Enumera, sin repetir, los nombres propios de medios y programas que aparecen en el texto, incluido su título.
[Texto para leer]
Ataque feroz a los periodistas del programa 678 de la Televisión Pública

Lo cierto es que Clarín ha ido perdiendo lectores poco a poco. Su posición tan por fuera del sentido común tiene sus consecuencias. Claro que esto no afecta de modo alguno al grupo dueño de más de 300 licencias, ya que su mayor ingreso está (entre otros negociados) en la TV paga, en donde tiene una posición también monopólica. Por eso se pueden dar el “lujo” de perder clientes. Esto, sin embargo, no es tan bueno como parece a primera vista, ya que Clarín está paulatinamente concentrándose en un grupo cada vez más pequeño y reaccionario de personas. A eso le llamo masa crítica y violenta.

La masa crítica tiene muchas acepciones, pero en este caso la tomo como ejemplo de una cantidad mínima de personas necesarias para que algo se lleve a cabo. Digamos que en este caso la masa crítica es algo así como lo que ha quedado luego del alejamiento de los lectores históricos de Clarín. Por estar el medio tan en contraposición del pueblo en general y del gobierno en particular, sólo lo sigue un remanente de fieles que hacen causa común con el grupo. La particularidad de dicha camarilla es que dichas personas han sido oportunamente inoculadas con el odio del grupo, y es justamente ese odio lo que los motiva a diario. Desde los miles de medios del grupo, como asimismo de los serviles afines, se alimenta ese rencor cada día.
[/Texto para leer]
[Extractos de registros]
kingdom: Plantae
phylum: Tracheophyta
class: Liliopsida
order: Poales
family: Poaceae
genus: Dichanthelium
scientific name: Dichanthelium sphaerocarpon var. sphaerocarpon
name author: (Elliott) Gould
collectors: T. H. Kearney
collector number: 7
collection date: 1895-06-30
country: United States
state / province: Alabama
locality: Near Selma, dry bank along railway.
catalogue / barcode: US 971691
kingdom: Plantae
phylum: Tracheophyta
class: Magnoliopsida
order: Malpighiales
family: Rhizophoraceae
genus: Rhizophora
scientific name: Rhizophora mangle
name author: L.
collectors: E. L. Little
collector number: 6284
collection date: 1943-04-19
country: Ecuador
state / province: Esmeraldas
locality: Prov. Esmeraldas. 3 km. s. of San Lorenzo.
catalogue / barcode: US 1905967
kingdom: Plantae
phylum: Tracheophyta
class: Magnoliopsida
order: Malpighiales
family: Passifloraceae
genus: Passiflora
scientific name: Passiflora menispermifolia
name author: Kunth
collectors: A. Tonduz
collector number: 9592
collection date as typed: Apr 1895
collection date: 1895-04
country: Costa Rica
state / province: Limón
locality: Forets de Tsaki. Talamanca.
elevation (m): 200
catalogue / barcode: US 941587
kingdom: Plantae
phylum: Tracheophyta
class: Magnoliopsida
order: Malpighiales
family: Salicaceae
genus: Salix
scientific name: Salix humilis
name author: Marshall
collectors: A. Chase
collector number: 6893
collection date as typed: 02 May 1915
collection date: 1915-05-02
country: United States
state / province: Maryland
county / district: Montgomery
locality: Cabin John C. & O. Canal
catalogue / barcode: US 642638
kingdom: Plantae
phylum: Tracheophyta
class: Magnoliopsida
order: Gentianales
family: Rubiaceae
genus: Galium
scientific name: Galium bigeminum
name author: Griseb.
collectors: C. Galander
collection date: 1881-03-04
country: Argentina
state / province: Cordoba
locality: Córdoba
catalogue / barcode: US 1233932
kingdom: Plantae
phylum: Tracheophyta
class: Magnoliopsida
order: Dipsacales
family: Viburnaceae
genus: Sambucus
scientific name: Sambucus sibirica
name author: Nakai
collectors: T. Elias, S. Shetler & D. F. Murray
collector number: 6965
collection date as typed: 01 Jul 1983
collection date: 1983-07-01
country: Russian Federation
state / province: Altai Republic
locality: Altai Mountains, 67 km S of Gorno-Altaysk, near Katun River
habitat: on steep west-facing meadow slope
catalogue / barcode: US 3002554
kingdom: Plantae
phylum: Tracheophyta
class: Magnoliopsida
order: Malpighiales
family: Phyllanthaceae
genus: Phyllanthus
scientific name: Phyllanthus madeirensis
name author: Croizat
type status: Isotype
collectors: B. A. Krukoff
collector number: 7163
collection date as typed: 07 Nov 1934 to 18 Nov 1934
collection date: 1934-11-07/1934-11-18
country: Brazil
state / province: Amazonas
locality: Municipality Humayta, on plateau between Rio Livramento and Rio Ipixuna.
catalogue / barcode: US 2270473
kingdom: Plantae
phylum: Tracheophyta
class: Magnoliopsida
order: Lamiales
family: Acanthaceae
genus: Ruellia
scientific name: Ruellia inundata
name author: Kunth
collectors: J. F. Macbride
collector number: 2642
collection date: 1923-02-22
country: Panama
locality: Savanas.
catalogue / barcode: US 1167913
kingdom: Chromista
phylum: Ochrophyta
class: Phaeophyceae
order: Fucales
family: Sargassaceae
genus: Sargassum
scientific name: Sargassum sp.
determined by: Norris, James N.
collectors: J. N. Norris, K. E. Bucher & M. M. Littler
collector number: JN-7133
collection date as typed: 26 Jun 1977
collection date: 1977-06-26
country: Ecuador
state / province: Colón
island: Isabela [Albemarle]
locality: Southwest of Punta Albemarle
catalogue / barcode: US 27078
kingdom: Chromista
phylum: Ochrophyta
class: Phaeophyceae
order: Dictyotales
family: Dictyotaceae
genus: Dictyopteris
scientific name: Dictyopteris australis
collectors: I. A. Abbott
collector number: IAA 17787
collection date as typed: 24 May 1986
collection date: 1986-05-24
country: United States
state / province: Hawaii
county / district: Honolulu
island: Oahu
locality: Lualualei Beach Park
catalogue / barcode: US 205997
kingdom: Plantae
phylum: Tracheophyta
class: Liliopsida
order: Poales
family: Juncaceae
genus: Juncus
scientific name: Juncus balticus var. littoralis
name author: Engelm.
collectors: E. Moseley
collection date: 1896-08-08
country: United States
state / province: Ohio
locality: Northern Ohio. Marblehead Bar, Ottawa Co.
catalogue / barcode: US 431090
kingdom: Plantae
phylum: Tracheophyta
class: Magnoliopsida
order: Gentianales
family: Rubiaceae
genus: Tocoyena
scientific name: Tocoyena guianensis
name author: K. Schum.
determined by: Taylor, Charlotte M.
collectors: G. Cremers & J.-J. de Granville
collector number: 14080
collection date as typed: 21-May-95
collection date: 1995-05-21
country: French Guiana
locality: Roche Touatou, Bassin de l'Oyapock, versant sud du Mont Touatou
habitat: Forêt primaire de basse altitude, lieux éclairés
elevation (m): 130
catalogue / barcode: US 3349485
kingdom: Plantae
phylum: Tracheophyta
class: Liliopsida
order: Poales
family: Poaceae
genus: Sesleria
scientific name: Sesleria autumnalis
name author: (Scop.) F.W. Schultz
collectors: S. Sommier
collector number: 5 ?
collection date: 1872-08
[/Extractos de registros]
> Respuesta al ejercicio:
Clarín, 678, Televisión Pública